MAGA Senator Deletes Post After Realizing He Compared ICE to Cartel
Mike Lee really thought he cooked with his initial post.

Senator Mike Lee scrubbed his comments about ICE after he realized he had painted the agency as the baddies.
The Utah Republican was excoriated by liberals Sunday after he posted an eyebrow-raising comparison on X in which he suggested that Democrats were OK with masked cartel members but not masked federal agents.
“Cartel hitmen wear masks. Leftists aren’t complaining,” Lee wrote, referring to an image of masked Mexican cartel members at a gas station from earlier that day.
Mexican authorities killed famed cartel kingpin Nemesio “El Mencho” Oseguera Cervantes on Sunday, sparking a wave of violence across the country that saw vehicles torched, businesses destroyed, and dozens of people killed.
But Democrats were quick to point out that the parallel only made ICE look worse.
“Yes.

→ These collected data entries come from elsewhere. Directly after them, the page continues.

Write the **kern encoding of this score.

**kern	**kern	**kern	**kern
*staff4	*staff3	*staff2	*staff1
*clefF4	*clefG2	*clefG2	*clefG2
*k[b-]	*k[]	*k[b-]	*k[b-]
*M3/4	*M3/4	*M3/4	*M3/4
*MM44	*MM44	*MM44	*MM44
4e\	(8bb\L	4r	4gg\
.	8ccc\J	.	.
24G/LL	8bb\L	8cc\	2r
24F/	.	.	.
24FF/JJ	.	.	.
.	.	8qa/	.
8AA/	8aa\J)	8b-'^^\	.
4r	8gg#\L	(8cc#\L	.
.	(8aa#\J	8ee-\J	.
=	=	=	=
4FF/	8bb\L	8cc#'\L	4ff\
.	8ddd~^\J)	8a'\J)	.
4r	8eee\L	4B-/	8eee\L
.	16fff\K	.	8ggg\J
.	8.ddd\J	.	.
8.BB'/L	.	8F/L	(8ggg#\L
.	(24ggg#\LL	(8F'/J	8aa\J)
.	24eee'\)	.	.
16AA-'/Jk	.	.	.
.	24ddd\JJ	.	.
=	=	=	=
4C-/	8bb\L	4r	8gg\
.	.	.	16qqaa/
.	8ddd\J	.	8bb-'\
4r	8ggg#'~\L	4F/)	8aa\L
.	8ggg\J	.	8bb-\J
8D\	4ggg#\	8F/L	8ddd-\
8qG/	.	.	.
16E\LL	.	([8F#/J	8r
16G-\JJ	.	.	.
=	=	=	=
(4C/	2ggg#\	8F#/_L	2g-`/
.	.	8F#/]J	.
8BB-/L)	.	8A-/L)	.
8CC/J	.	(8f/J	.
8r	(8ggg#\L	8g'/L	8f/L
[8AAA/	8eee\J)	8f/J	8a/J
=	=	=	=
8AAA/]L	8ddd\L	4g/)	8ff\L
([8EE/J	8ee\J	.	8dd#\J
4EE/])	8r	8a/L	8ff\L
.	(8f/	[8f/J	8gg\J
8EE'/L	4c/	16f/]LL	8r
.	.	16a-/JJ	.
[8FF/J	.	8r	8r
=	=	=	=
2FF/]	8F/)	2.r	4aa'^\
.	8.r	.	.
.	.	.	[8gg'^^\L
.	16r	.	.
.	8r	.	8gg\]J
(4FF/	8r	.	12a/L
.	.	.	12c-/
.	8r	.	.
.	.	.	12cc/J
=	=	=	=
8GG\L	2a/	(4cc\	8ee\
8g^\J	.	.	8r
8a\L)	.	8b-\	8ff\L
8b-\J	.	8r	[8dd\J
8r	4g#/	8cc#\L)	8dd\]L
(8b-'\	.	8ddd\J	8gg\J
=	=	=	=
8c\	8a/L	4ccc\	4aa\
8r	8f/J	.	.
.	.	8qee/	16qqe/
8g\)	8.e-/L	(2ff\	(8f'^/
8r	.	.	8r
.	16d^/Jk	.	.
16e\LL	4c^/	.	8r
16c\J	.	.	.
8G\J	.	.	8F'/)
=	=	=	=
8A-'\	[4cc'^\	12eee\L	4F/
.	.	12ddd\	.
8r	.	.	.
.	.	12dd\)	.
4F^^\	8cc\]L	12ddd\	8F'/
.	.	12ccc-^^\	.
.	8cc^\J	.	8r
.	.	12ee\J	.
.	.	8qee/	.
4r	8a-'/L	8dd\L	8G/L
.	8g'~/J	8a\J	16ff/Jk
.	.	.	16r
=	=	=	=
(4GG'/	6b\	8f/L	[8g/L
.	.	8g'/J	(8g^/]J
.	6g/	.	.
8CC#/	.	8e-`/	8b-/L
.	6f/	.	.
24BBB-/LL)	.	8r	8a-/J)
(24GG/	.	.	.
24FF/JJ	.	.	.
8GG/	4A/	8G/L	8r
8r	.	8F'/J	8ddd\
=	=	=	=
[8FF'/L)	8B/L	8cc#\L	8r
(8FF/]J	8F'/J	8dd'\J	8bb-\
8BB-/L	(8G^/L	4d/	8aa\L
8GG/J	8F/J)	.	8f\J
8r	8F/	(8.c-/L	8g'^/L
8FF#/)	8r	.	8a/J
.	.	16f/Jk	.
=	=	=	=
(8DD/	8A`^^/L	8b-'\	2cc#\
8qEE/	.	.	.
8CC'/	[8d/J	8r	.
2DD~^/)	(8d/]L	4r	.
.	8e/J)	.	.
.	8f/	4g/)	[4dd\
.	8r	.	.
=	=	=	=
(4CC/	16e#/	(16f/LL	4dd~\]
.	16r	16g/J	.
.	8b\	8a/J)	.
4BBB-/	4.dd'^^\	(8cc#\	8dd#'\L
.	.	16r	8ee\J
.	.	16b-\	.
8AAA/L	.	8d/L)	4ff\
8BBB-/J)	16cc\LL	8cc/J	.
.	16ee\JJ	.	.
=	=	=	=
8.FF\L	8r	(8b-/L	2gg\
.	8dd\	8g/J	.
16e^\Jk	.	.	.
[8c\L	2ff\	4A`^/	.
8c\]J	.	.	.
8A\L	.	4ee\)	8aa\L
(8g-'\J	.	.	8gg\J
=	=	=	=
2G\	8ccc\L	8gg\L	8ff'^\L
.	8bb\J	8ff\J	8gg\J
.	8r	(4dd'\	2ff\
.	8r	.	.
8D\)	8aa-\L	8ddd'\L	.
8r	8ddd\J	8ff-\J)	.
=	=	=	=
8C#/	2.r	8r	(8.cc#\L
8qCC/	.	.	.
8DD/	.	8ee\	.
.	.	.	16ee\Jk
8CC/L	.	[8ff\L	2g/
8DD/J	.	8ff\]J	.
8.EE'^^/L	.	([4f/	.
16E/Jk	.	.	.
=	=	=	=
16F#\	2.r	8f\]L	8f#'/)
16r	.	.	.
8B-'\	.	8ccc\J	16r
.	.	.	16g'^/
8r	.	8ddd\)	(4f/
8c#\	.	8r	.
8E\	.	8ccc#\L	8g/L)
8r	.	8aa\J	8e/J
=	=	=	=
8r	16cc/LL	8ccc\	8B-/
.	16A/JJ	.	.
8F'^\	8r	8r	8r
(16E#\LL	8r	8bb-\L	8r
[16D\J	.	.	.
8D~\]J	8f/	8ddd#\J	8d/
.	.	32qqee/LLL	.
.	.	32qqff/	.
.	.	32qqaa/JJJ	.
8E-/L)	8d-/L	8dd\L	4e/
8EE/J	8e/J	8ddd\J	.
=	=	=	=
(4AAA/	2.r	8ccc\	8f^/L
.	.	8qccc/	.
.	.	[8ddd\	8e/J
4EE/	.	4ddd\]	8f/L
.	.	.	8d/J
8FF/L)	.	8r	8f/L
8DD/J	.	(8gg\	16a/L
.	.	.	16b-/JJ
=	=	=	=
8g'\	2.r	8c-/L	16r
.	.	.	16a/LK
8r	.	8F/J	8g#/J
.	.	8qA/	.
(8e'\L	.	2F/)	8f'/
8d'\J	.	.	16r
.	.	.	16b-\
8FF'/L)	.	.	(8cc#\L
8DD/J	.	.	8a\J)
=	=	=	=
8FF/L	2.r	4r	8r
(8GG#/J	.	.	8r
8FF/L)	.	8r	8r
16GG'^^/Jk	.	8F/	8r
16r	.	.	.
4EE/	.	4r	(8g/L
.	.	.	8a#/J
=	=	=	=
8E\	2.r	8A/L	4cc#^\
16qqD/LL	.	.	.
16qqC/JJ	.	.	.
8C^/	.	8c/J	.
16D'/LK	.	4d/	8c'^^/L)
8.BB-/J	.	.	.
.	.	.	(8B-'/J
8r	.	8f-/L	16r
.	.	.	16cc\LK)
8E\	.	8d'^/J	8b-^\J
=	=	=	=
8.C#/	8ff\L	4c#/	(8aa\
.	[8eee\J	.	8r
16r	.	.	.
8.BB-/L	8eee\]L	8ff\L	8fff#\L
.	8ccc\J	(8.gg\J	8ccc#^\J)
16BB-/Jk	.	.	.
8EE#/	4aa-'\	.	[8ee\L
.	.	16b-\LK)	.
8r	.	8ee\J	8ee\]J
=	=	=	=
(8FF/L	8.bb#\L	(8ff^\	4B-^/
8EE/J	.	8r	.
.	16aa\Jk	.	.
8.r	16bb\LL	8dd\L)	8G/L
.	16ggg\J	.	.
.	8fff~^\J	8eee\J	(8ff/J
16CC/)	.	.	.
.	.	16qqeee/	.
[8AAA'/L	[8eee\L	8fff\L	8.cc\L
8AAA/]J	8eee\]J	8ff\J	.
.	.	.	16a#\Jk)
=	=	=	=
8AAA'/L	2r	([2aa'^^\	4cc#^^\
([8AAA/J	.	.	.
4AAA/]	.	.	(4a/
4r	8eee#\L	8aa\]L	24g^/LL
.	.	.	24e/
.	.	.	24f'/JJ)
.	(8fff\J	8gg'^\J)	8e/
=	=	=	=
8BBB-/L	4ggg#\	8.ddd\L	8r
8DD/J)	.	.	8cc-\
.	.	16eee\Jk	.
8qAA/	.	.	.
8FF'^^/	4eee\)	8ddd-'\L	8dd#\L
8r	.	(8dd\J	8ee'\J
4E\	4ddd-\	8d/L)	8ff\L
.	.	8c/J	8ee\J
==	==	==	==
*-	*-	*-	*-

Cartel hitmen wear masks. That’s why ICE shouldn’t,” responded Senate Minority Leader Chuck Schumer.
“Oh dear Mike,” wrote Connecticut Senator Chris Murphy. “I literally couldn’t make our argument better than you do. The bad guys wear masks. The good guys don’t.”
Hawaii Senator Brian Schatz highlighted that other law enforcement agencies are not allowed to conceal their identities in the way that Immigration and Customs Enforcement has over the last several months.
“Mike, I would like ICE to have the same standards as a local police department, not cartel hitmen,” he posted.
The message must have gotten across, as Lee has since erased his post.
ICE agents’ masks are one of the primary drivers of the partial government shutdown, which entered its second week Monday with no clear end in sight. Lawmakers remain firmly divided on how to continue funding the Department of Homeland Security. Democrats have offered a funding arrangement so long as Republicans agree to reform ICE as per a list of 10 demands that include requiring federal agents to identify themselves, take off their masks, and obtain judicial warrants before forcing their way onto private property.
GOP congressional leadership, however, does not seem willing to change the status quo at all. Republican members have decried the seemingly bare-minimum stipulations as “impossible” and “totally unrealistic.”